Data warehouse architecture:
Data warehouse consists of
- Operational systems which mainly are OLTP systems. These are generally systems used daily by employees like ERP, Accounting, Inventory management system and CRM. These systems are main and only source of data for data warehouse. So if these systems are not recording data correctly then there is no use of data warehouse. OLTP is online transaction processing which are day to day transaction systems.
- This data has to be transformed to consistent data model to fit in data warehouse.
- Staging areadoes collection of data from various OLTP systems and integrates them as per rules defined by administrator. No analysis is performed on this data. E.g. if date in one system is dd/mm/yyyy and in other is mm/dd/yyyy then both should be transformed to any one which will be consistent throughout.

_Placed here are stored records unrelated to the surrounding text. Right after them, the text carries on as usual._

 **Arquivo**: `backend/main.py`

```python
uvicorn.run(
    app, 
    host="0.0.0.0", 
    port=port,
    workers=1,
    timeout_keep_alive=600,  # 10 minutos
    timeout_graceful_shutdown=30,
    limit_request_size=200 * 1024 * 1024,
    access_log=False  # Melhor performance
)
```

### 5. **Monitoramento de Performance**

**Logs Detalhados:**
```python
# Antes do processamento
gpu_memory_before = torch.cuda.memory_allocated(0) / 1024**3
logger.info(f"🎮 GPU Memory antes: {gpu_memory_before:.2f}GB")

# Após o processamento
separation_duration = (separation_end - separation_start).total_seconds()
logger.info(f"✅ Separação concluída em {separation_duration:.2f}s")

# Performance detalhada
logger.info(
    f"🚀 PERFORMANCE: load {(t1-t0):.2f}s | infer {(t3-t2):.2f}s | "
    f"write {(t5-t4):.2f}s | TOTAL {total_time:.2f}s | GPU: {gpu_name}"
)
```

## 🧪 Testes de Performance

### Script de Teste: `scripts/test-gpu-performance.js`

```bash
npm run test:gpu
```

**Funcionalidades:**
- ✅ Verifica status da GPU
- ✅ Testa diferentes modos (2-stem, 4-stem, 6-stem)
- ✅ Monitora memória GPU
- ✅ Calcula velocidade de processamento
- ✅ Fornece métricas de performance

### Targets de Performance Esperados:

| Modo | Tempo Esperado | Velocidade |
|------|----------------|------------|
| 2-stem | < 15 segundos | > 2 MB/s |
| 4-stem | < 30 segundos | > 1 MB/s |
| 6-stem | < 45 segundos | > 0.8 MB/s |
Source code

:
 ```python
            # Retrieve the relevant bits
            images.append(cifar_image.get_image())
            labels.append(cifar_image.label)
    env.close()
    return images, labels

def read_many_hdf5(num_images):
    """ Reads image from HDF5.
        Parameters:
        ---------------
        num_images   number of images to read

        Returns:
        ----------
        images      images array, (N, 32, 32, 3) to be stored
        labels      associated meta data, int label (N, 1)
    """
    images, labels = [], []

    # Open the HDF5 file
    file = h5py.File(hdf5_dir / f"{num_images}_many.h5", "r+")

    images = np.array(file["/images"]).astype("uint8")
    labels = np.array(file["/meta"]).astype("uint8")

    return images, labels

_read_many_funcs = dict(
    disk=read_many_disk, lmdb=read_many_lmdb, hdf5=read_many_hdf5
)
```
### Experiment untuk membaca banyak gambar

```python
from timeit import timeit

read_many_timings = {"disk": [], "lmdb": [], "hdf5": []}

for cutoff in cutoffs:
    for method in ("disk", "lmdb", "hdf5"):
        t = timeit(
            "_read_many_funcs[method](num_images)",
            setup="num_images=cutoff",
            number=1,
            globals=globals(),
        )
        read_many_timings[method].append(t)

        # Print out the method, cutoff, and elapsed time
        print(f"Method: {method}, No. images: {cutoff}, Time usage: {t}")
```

- ETL(Extract, Transform and Load) : This takes place in three steps.
- Extract data from various sources correctly. (Check received data pattern for corrections)
- Transform the data to consistent model with required accuracy (E.g. Sorting, Coding, Joining)
- Load the data into data warehouse
- Data mart is subset of data warehouse and is generally for specific business purpose. Data mart access is given to end users for reporting. It is constructed by start schema or snowflake schema. It is collection of one or more fact tables and many dimensions tables. Data warehouse is collection of many data marts with few common dimension tables.
- Data cube is multidimensional data model based on facts and dimensions around facts. These are for very quick access to reports. Generally users ask for reports on cubes.